These last bear some consideration. I think they reveal a bit of bias in our thoughts.
How many people play "Living" games? How many people are paying for the character builder? I think we tend to overestimate such things - just because we on EN World go to cons and play Living games, and use computer aids. But I don't know if those impose a similarity of experience throughout the entire gaming population.
By themselves? Certainly not. I've never played a Living X game in my life and don't particularly want to, and I'm not about to let the Character Builder get in the way of homebrewing up some races if I feel like it.
Nevertheless, they do contribute to a homogenous experience. They help spread the popularity of a specific style of play.
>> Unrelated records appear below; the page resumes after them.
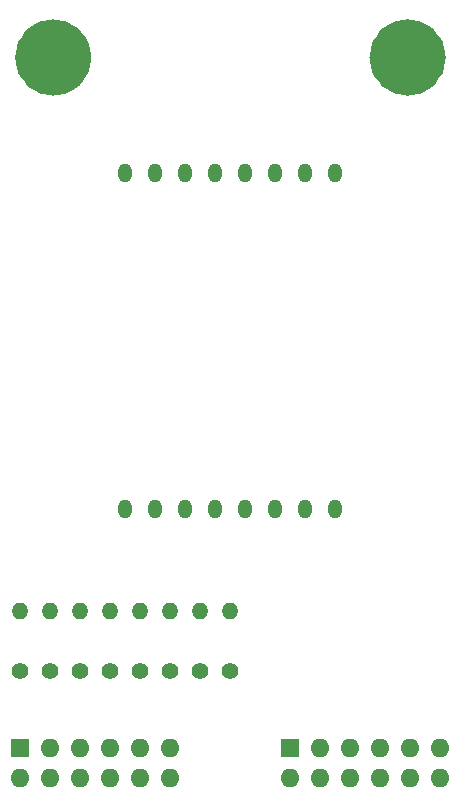
<source format=gbs>
G04 #@! TF.GenerationSoftware,KiCad,Pcbnew,(7.0.0)*
G04 #@! TF.CreationDate,2023-03-12T18:52:53+09:00*
G04 #@! TF.ProjectId,Pmod_MatrixLED,506d6f64-5f4d-4617-9472-69784c45442e,rev?*
G04 #@! TF.SameCoordinates,Original*
G04 #@! TF.FileFunction,Soldermask,Bot*
G04 #@! TF.FilePolarity,Negative*
%FSLAX46Y46*%
G04 Gerber Fmt 4.6, Leading zero omitted, Abs format (unit mm)*
G04 Created by KiCad (PCBNEW (7.0.0)) date 2023-03-12 18:52:53*
%MOMM*%
%LPD*%
G01*
G04 APERTURE LIST*
%ADD10C,3.250000*%
%ADD11C,3.200000*%
%ADD12R,1.600000X1.600000*%
%ADD13O,1.600000X1.600000*%
%ADD14C,1.400000*%
%ADD15O,1.400000X1.400000*%
%ADD16O,1.200000X1.600000*%
G04 APERTURE END LIST*
G04 #@! TO.C,H1*
D10*
X-13375000Y24000000D02*
G75*
G03*
X-13375000Y24000000I-1625000J0D01*
G01*
G04 #@! TO.C,H2*
X16625000Y24000000D02*
G75*
G03*
X16625000Y24000000I-1625000J0D01*
G01*
G04 #@! TD*
D11*
G04 #@! TO.C,H1*
X-15000000Y24000000D03*
G04 #@! TD*
G04 #@! TO.C,H2*
X15000000Y24000000D03*
G04 #@! TD*
D12*
G04 #@! TO.C,J1*
X5079999Y-34489999D03*
D13*
X7619999Y-34489999D03*
X10159999Y-34489999D03*
X12699999Y-34489999D03*
X15239999Y-34489999D03*
X17779999Y-34489999D03*
X5079999Y-37029999D03*
X7619999Y-37029999D03*
X10159999Y-37029999D03*
X12699999Y-37029999D03*
X15239999Y-37029999D03*
X17779999Y-37029999D03*
G04 #@! TD*
D14*
G04 #@! TO.C,R8*
X-2540000Y-27940000D03*
D15*
X-2539999Y-22859999D03*
G04 #@! TD*
D14*
G04 #@! TO.C,R4*
X-12700000Y-27940000D03*
D15*
X-12699999Y-22859999D03*
G04 #@! TD*
D14*
G04 #@! TO.C,R2*
X-17780000Y-27940000D03*
D15*
X-17779999Y-22859999D03*
G04 #@! TD*
D14*
G04 #@! TO.C,R3*
X-10160000Y-27940000D03*
D15*
X-10159999Y-22859999D03*
G04 #@! TD*
D14*
G04 #@! TO.C,R1*
X-15240000Y-27940000D03*
D15*
X-15239999Y-22859999D03*
G04 #@! TD*
D14*
G04 #@! TO.C,R6*
X-7620000Y-27940000D03*
D15*
X-7619999Y-22859999D03*
G04 #@! TD*
D12*
G04 #@! TO.C,J2*
X-17779999Y-34489999D03*
D13*
X-15239999Y-34489999D03*
X-12699999Y-34489999D03*
X-10159999Y-34489999D03*
X-7619999Y-34489999D03*
X-5079999Y-34489999D03*
X-17779999Y-37029999D03*
X-15239999Y-37029999D03*
X-12699999Y-37029999D03*
X-10159999Y-37029999D03*
X-7619999Y-37029999D03*
X-5079999Y-37029999D03*
G04 #@! TD*
D14*
G04 #@! TO.C,R5*
X-5080000Y-27940000D03*
D15*
X-5079999Y-22859999D03*
G04 #@! TD*
D16*
G04 #@! TO.C,U1*
X-8889999Y-14199999D03*
X-6349999Y-14199999D03*
X-3809999Y-14199999D03*
X-1269999Y-14199999D03*
X1269999Y-14199999D03*
X3809999Y-14199999D03*
X6349999Y-14199999D03*
X8889999Y-14199999D03*
X8889999Y14199999D03*
X6349999Y14199999D03*
X3809999Y14199999D03*
X1269999Y14199999D03*
X-1269999Y14199999D03*
X-3809999Y14199999D03*
X-6349999Y14199999D03*
X-8889999Y14199999D03*
G04 #@! TD*
D14*
G04 #@! TO.C,R7*
X0Y-27940000D03*
D15*
X0Y-22859999D03*
G04 #@! TD*
M02*

</source>
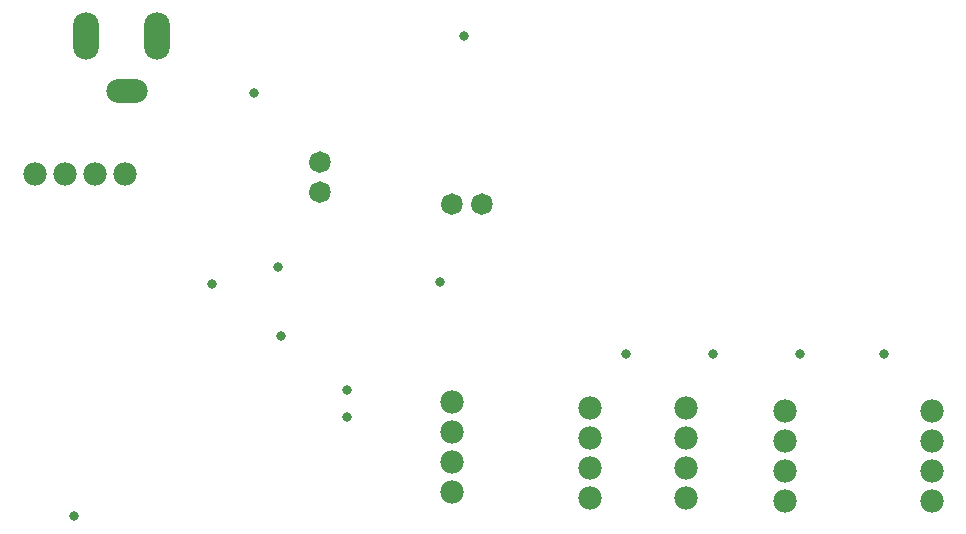
<source format=gbs>
G04*
G04 #@! TF.GenerationSoftware,Altium Limited,Altium Designer,21.8.1 (53)*
G04*
G04 Layer_Color=16711935*
%FSLAX25Y25*%
%MOIN*%
G70*
G04*
G04 #@! TF.SameCoordinates,FCDAA400-C0CE-4F93-ADCE-5479437ED816*
G04*
G04*
G04 #@! TF.FilePolarity,Negative*
G04*
G01*
G75*
%ADD22C,0.00000*%
%ADD26C,0.07178*%
%ADD27O,0.13792X0.07887*%
%ADD28O,0.08674X0.15761*%
%ADD29C,0.07800*%
%ADD30C,0.03300*%
D22*
X115390Y126000D02*
G03*
X115390Y126000I-3390J0D01*
G01*
Y136000D02*
G03*
X115390Y136000I-3390J0D01*
G01*
X169390Y122000D02*
G03*
X169390Y122000I-3390J0D01*
G01*
X159390D02*
G03*
X159390Y122000I-3390J0D01*
G01*
D26*
X112000Y126000D02*
D03*
Y136000D02*
D03*
X166000Y122000D02*
D03*
X156000D02*
D03*
D27*
X47780Y159693D02*
D03*
D28*
X34000Y178000D02*
D03*
X57622D02*
D03*
D29*
X37000Y132000D02*
D03*
X47000D02*
D03*
X17000D02*
D03*
X27000D02*
D03*
X156000Y46000D02*
D03*
Y56000D02*
D03*
Y26000D02*
D03*
Y36000D02*
D03*
X316000Y43000D02*
D03*
Y53000D02*
D03*
Y23000D02*
D03*
Y33000D02*
D03*
X267000Y43000D02*
D03*
Y53000D02*
D03*
Y23000D02*
D03*
Y33000D02*
D03*
X234000Y44000D02*
D03*
Y54000D02*
D03*
Y24000D02*
D03*
Y34000D02*
D03*
X202000Y44000D02*
D03*
Y54000D02*
D03*
Y24000D02*
D03*
Y34000D02*
D03*
D30*
X99000Y78000D02*
D03*
X98000Y101000D02*
D03*
X121000Y51000D02*
D03*
Y60000D02*
D03*
X160000Y178000D02*
D03*
X152000Y96000D02*
D03*
X90003Y159169D02*
D03*
X76000Y95500D02*
D03*
X30000Y18000D02*
D03*
X300000Y72000D02*
D03*
X272000D02*
D03*
X243000D02*
D03*
X214000D02*
D03*
M02*

</source>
I will note one other thing - there were few games out there when AD&D was king. These days, people looking for a variant experience could alter D&D, or they could play another game entirely.
*blink* You must not have been playing AD&D in the same world I was. My recollection is that there was a ton of other games. Games ranging from Vampire to Rifts to GURPS to Shadowrun to Amber to Ars Magica - and God knows how many others - all got their start in the AD&D era.
Back then, every gamer and his dog thought they had what it took to found their own game company and make a go of it. Some of them were even right. Meanwhile, lots of players who had been sucked in by the D&D craze were getting bored with AD&D and looking for the new shiny, and MMOs hadn't yet siphoned off all the casual gamers, so there was enough money sloshing around the market to support a lot of startups... for a while.
From what I've seen, while there may be more non-D&D games today in terms of number of products on the market, the number of popular non-D&D games has drastically declined. There was once a time, as TSR spiraled toward bankruptcy, when White Wolf looked like it might actually mount a challenge to topple D&D from its throne. Can you even remotely conceive of any tabletop game being in a position to say that today?